Sixth graders did an engineering challenge this year to create the fastest robot they could that could also go around an obstacle placed anywhere and continue along its path. For this year’s sixth grade students, it was their first year of robotics. In subsequent years, students will have more and more experience with robotics coming into sixth grade. I created a survey with 4 parts.
- Define Robot (short answer)
- Define Engineering (short answer)
- I want to be an engineer or scientist when I am older
- I like using computers and other technology.
Students answered the last 2 questions using a Likert Scale (Strongly Agree, Agree, Neither Agree or Disagree, Disagree, and Strongly Disagree.)
Being the first year, I did not get this project quite right and it was not optimal (needed more time and/or a simpler challenge). What I found was that there was about same number of kids whose interest in engineering was increased as decreased. What is significant was that this one project did cause some movement in attitudes. In contract, interest in technology was virtually unchanged by the project. I expect to see more positive movement with a better challenge and I also expect that children with much more experience in engineering than these students, who only have 1 year, will be more resilient to temporary frustrations. We may also find that the more we expose young children to early engineering, even with the best projects, they may find it to be their thing (or not) sooner.

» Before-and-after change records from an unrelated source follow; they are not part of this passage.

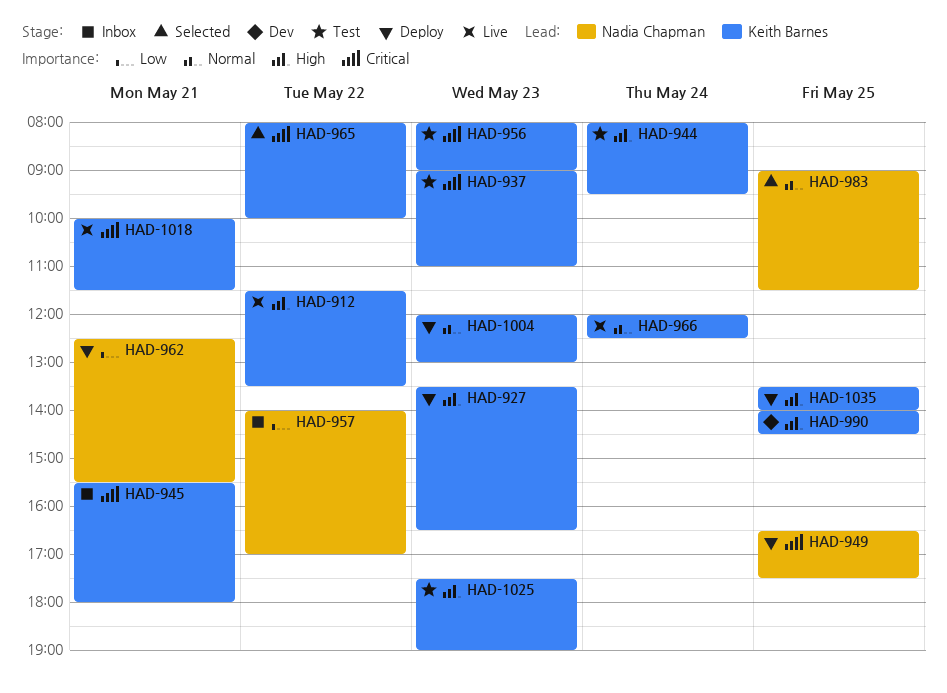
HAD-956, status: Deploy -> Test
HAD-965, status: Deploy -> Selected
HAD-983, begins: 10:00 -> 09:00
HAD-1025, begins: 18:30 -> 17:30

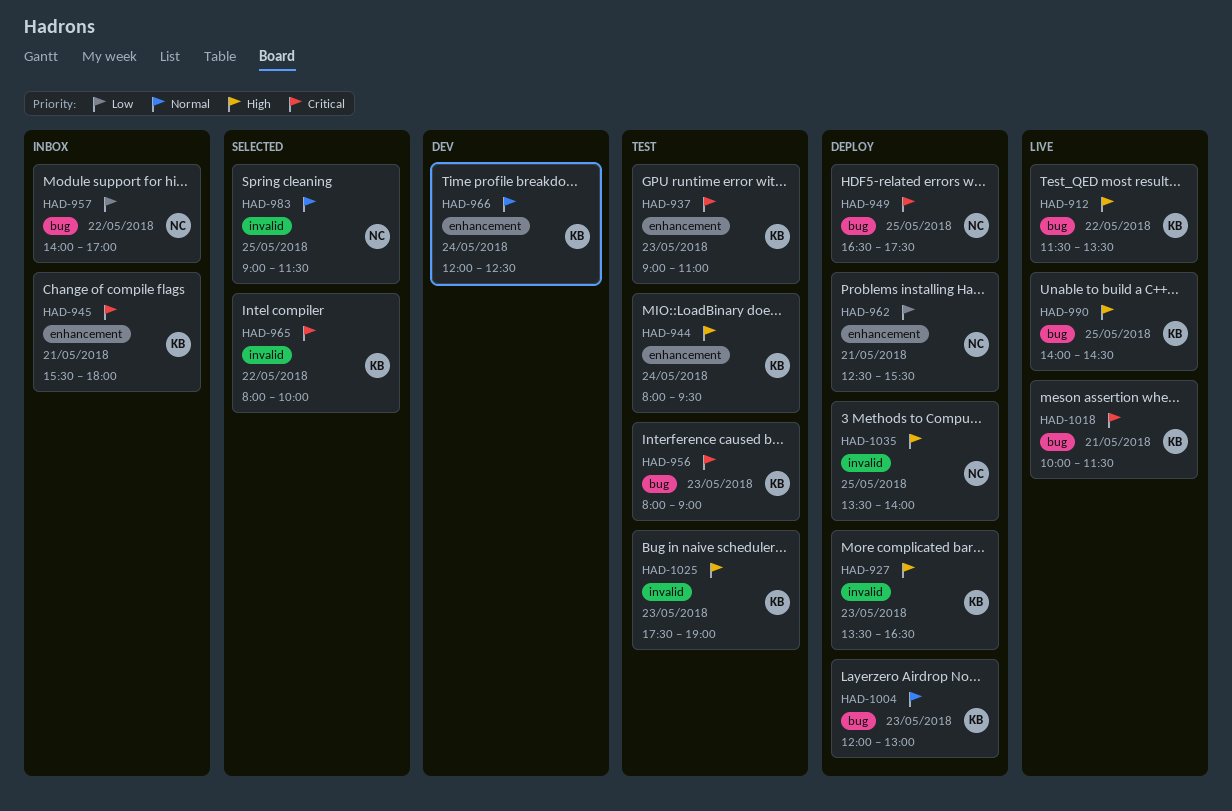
HAD-966, status: Live -> Dev
HAD-990, status: Dev -> Live
HAD-1035, owner: Keith Barnes -> Nadia Chapman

When I asked this year’s sixth graders after the survey about their responses, they said:
- they felt frustrated because they could not finish,
- that engineering was too hard (based on this),
- that engineering was fun but that they would not want to do it full time, that they liked the projects but had stronger interests besides engineering.
It will be interesting to see what happens next year. I am going to simplify the challenge and also the kids next year will come in with a year of robotics experience. I also had to give the survey right after the project finished (or not), so next year, I will let some time pass regardless of the my perceived success of the project.